4. In the impugned order passed by the first respondent, the reasons given for treating the two establishments as separate and independent units are these:

1. The press and the office are located in different premises and are registered under different enactments;
2. There are two separate unions for the press and the office workers;
3. The unity of finance, management and functional integrality between the two units would not attract the provisions of the Employees' Provident Funds and Family Pension Fund Act, 1952;
4. The primary activity of the second respondent is the publication of medical journals viz., ' Antiseptic ' and ' Health ' and not mere printing; and
5. The office carried on in premises No. 323-24, Thambu Chetty Street, G.T., Madras, is not an adjunct of the printing press carried on in premises No. 10, Thambu Chetty Street, G.T., Madras-1.

5. From the above reasoning given by the first respondent it is clear that there is unity of finance management and functional integrality between the two units as alleged by the petitioner. Even otherwise the facts set out above will make it abundantly clear that the financial, managerial and functional integrality between the two units cannot at all be disputed. The second respondent is managing both the printing press as well as the editorial and publication work relating to the medical journals. The maintenance of the press as well as the office establishment is from out of the subscription and the advertisement revenue from the publication of the two medical journals; and the printing press cannot be carried without the office establishment and vice versa. This will clearly establish the financial, managerial and functional integrality between the two units. The first respondent has taken the view in the impugned order that even though there is financial, managerial and functional integrality between the two units, they cannot be treated as a single unit in view of the fact that both are located in different premises which are not adjunct and registered under different enactments and that there are two separate unions for the press and the office. Therefore, the question is whether the location of the two units in two different premises and its registration under two different enactments will make them the two separate and independent units as has been held by the first respondent.

9. In A.C.C. Ltd. v.

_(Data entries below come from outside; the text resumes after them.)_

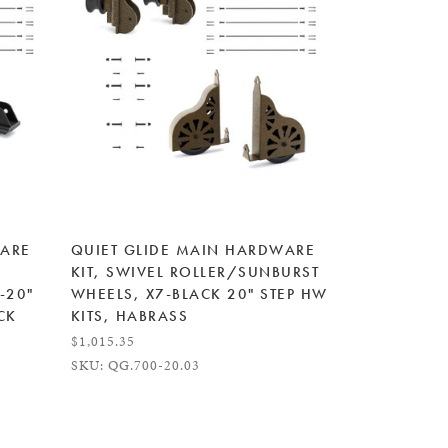
WARE
QUIET GLIDE MAIN HARDWARE
KIT, SWIVEL ROLLER/SUNBURST
-20"
WHEELS, X7-BLACK 20" STEP HW
CK
KITS, HABRASS
$1,015.35
SKU: QG.700-20.03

Their Workmen , the Supreme Court had to consider a question whether a company owning a cement factory and a lime stone quarry at two different places could be treated as one unit for the purpose of Section 25-E of the Industrial Disputes Act. After expressing the view that whether a particular unit is a part of another establishment is a pure question of fact, the Supreme Court proceeded to say that the raw materials for the cement factory were supplied by the lime stone quarry owned by the same management though situate about a mile and a half from the factory, that the management was maintaining one common account and were looked after by one manager and that the members of the staff were also transferred from quarry to the factory and nice versa according to exigencies, that there was general unity of purpose and functional integrality between the limestone quarry and the factory and therefore it should be treated as one establishment for the purpose of Section 25-E(iii) of the Industrial Disputes Act. According to the Supreme Court the tests which are normally to be applied to decide as to what constitute one establishment would be unity of ownership, management, supervision and control, unity of finance and employment, unity of labour and conditions of service of workmen, functional integrality, general unity of purpose and geographical proximity. The Supreme Court also pointed out that no particular test can be adopted as an absolute and invariable test, that indeed in a large number of cases, several tests may fall for consideration at the same time, and that the test to be adopted to determine the true relationship between the two units should depend or the facts of each case.